The irony of his accusation against Camilla is that she didn’t need contacts with the media to improve her public image; and it was no secret that Prince Charles and his advisers saw the need to address her acceptability if she was ever to marry the future King. Even beyond the Fleet Street bubble, editors were invited to lunch with Charles and to meet Camilla to see how the couple were with each other in a private setting. I know because I was one of them. At a Holyroodhouse meeting, William was also present so we could see relations with her future step-son were warmer than formal.

The double standards and total lack of self-awareness Harry has displayed in his boo-promoting media rounds, can perhaps be mitigated by the clearly ongoing trauma of the circumstances of his mother’s death, but it doesn’t detract from the hypocrisy. It’s all the media’s fault, he tells Oprah Winfrey, CBS’s Anderson Cooper, ITV’s Tom Bradby and ABC’s Michael Strahan, as if they are not part of the media too. Or that his mother was not the direct primary source of the sensational information in her biography by journalist Andrew Morton, who made his name on the News of the World and the Daily Mail.
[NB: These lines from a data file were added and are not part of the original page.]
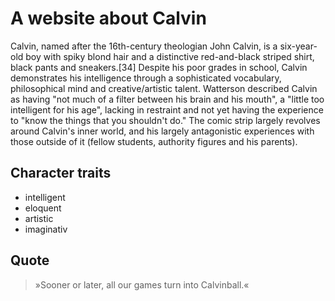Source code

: # A website about Calvin

Calvin, named after the 16th-century theologian John Calvin, 
is a six-year-old boy with spiky blond hair and a distinctive red-and-black striped shirt, 
black pants and sneakers.[34] Despite his poor grades in school, 
Calvin demonstrates his intelligence through a sophisticated vocabulary, 
philosophical mind and creative/artistic talent. 
Watterson described Calvin as having "not much of a filter between his brain and his mouth", 
a "little too intelligent for his age", lacking in restraint and not yet having the experience 
to "know the things that you shouldn't do."
The comic strip largely revolves around Calvin's inner world, 
and his largely antagonistic experiences with those outside of it (fellow students, authority figures and his parents). 

## Character traits
* intelligent
* eloquent
* artistic
* imaginativ

## Quote
> »Sooner or later, all our games turn into Calvinball.«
If any of his answers on Sunday night didn’t contain an attack on the media I must have missed them, but it’s striking he does not recognise that the media in all its guises is inextricably linked to the modern monarchy, or that it’s entirely responsible for Meghan Markle’s rise to prominence. The “media” is not the plaything of the rich and powerful to be turned on and off by royal decree or, in the case of Russia and Iran, by despotic force of arms, and in a free world the press is entitled to seek and publish information about how those who live lives of great luxury and continued deference only by public consent. The deal is that with the vast privileges comes accountability, a word he favours greatly, and an acceptance that there is a public interest in understanding how they lead their lives and the “media” is the conduit, of which he is taking full advantage.

But the more extreme the revelations or claims, the less alluring the whole thing becomes. He is, as one writer put it this weekend, like Toto the dog pulling back the curtain on the Wizard of Oz. The problem is he’s shattering his own illusion, not just that of his family. There is no magic, just an unhappy man putting personal problems ahead of the constitution; no cute, innocent little pup, but a self-entitled, damaged little rich kid bemoaning his lot from his exile in the sun while the rest of us wonder how big the electricity bill is going to be.

But let’s imagine Harry is successful in his quest to limit freedom of expression by “reforming” the popular press, or rather the one or two titles he particularly despises. He has married a Hollywood actress and lives in a country with far fewer restraints on “tabloid” journalism than the UK; the paparazzi on the tail of the drunk driver behind the wheel of the car in which his mother died were from international agencies; and details of his first tour of duty in Afghanistan were revealed by an American publication.

He forgets the British press agreed not to reveal any details about his Afghan service and honoured that in full so he and his colleagues would not become targets, in the way he has just done, and he could complete his tours in as much safety as possible. Pictures of his topless sister-in-law on holiday? Taken by a French photographer, published in Italy, France and Ireland, but not here. In other words, no matter how much he rails against the Daily Mail, his issues with the press will not go away because the interest is international. It’s a game of whack-a-mole he can never win, and now he has fired all his shots he’s no-one else to blame.

For demons, he need look no further than the mirror, and maybe an Ottoman cage is the safest place for him.